Novels of British writer Victoria Mary Sackville-West, known as Vita, include The Edwardians (1930) and All Passion Spent (1931). This prolific English author, poet, and memoirist in the early 20th century lived not so privately. While married to the diplomat Harold Nicolson, she conducted a series of scandalous amorous liaisons with many women, including the brilliant Virginia Woolf. They had an open marriage. Both Sackville-West and her husband had same-sex relationships.
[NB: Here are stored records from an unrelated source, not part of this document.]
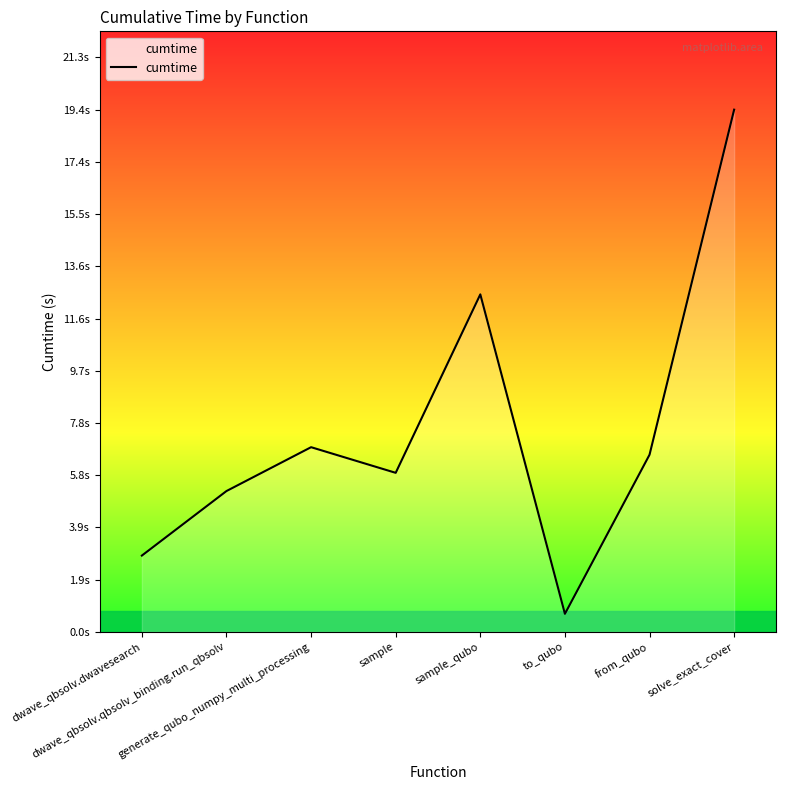

What is the change in value from generate_qubo_numpy_multi_processing to sample_qubo?

+5.7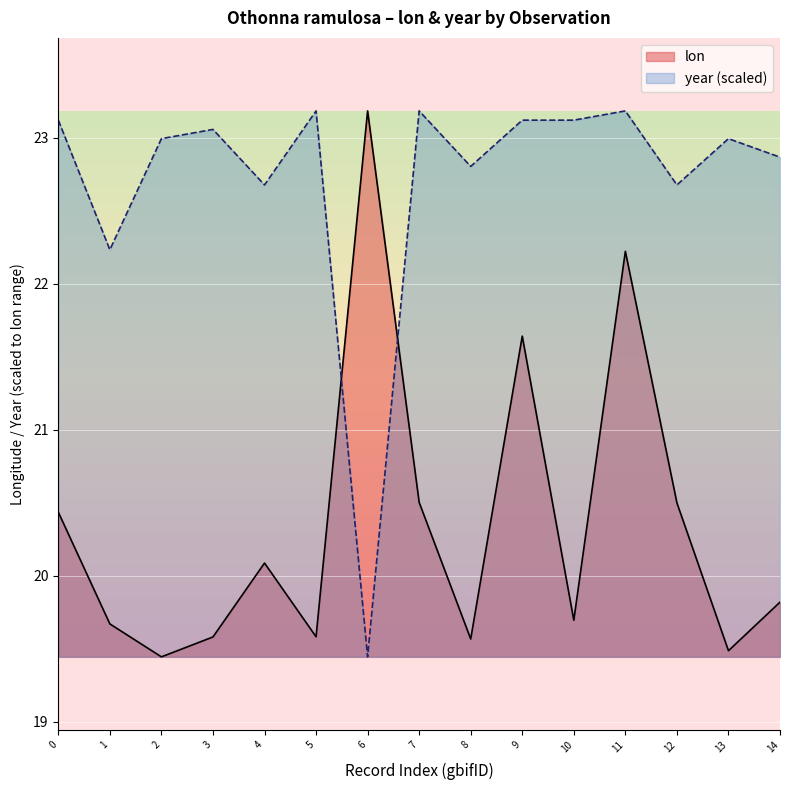

What is the difference between the highest and lowest values at 0?

2.7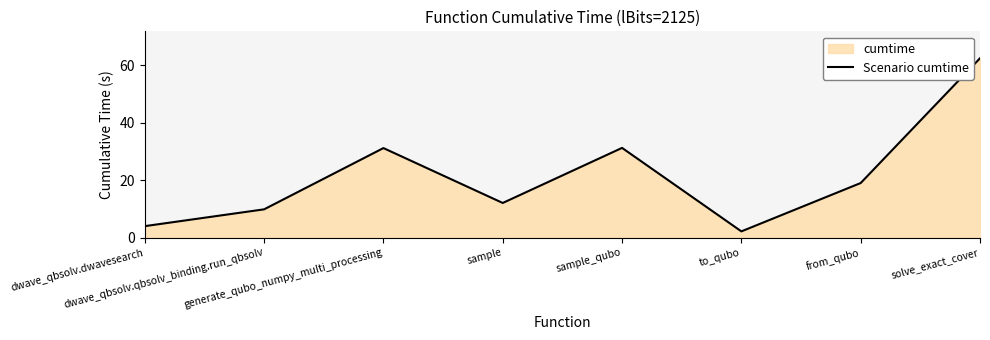

What is the sum of the values at dwave_qbsolv.qbsolv_binding.run_qbsolv and generate_qubo_numpy_multi_processing?

41.1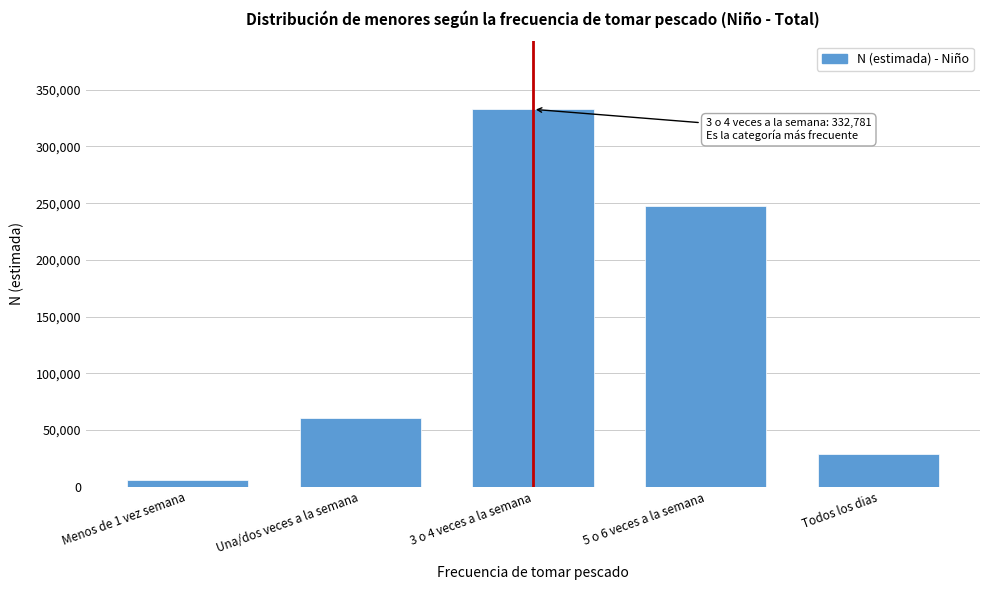

Reading right to left, list all the values displayed in this chart.

Todos los dias=28322	5 o 6 veces a la semana=247232	3 o 4 veces a la semana=332781	Una/dos veces a la semana=60773	Menos de 1 vez semana=5401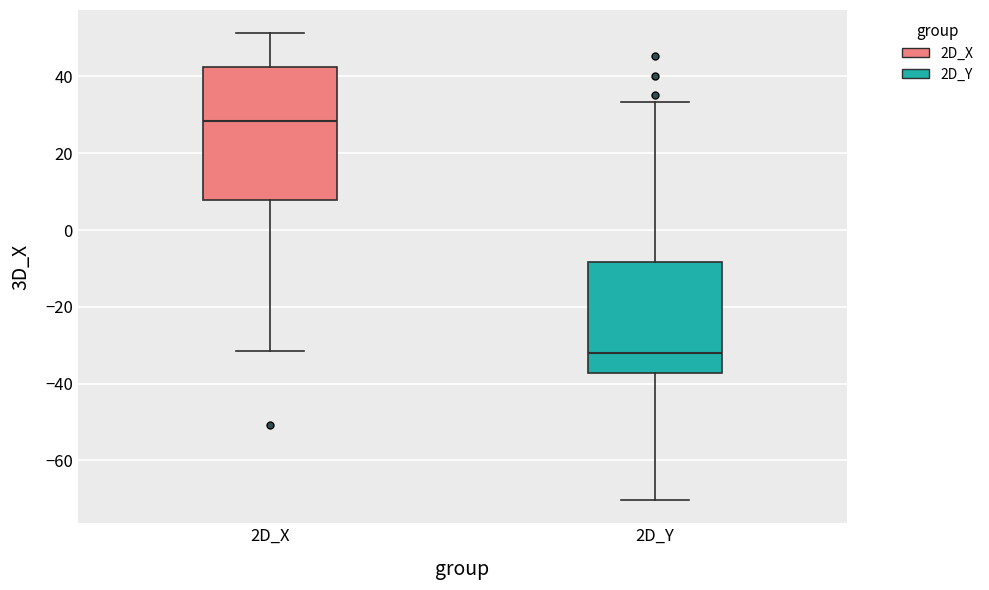

Reading left to right, read every box against the y-axis: the position of its median line, the range the box covers, and the ends of its whiskers. The values are not printed on the chart, so give them approximately, as read against the axis.

2D_X: median 28, box 8 to 42, whiskers -32 to 52
2D_Y: median -32, box -38 to -8, whiskers -70 to 34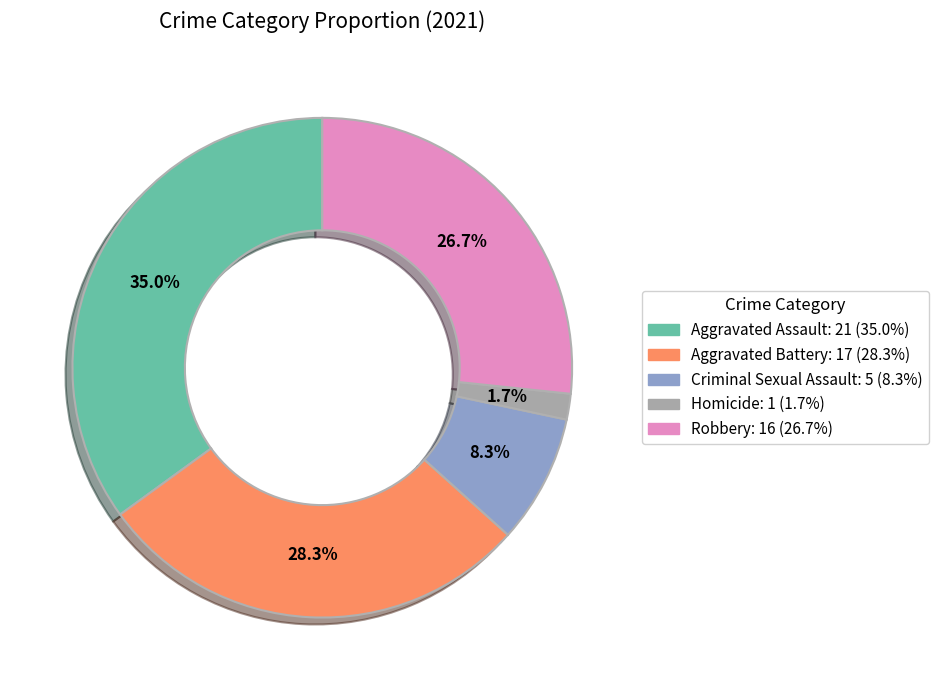

What portion of the pie excludes Aggravated Battery?

71.7%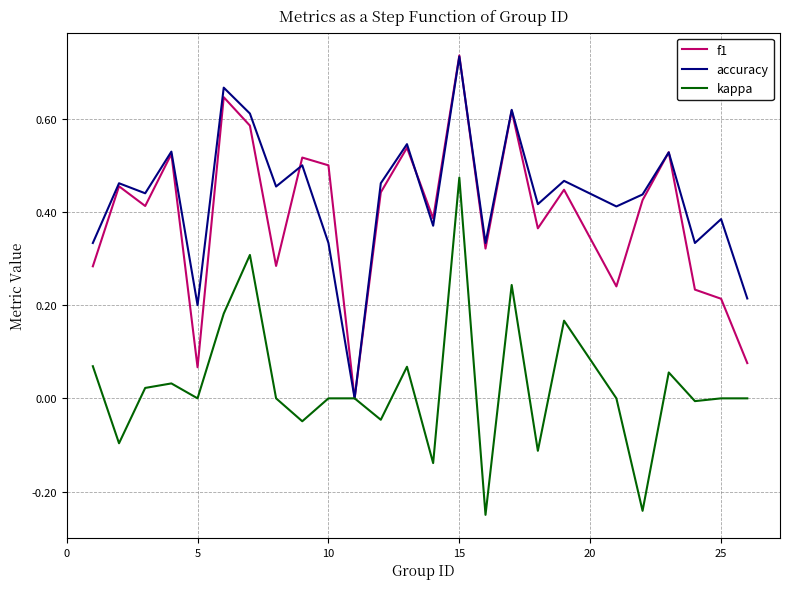

At which category is the sum across all series the highest?

15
Her exuberant aristocratic life was one of inordinate privilege and way ahead of her time. She frequently traveled to Europe in the company of one or the other of her lovers and often dressed as a man to be able to gain access to places where only the couples could go. Gardening, like writing, was a passion Vita cherished with the certainty of a vocation: she wrote books on the topic and constructed the gardens of the castle of Sissinghurst, one of England's most beautiful gardens at her home. She published her first book Poems of East and West in 1917. She followed this with a novel, Heritage, in 1919. A second novel, The Heir (1922), dealt with her feelings about her family. Her next book, Knole and the Sackvilles (1922), covered her family history. The Edwardians (1930) and All Passion Spent (1931) are perhaps her best known novels today. In the latter, the elderly Lady Slane courageously embraces a long suppressed sense of freedom and whimsy after a lifetime of convention. In 1948 she was appointed a Companion of Honour for her services to literature. She continued to develop her garden at Sissinghurst Castle and for many years wrote a weekly gardening column for The Observer. In 1955 she was awarded the gold Veitch medal of the Royal Horticultural Society. In her last decade she published a further biography, Daughter of France (1959) and a final novel, No Signposts in the Sea (1961). She died of cancer on June 2, 1962.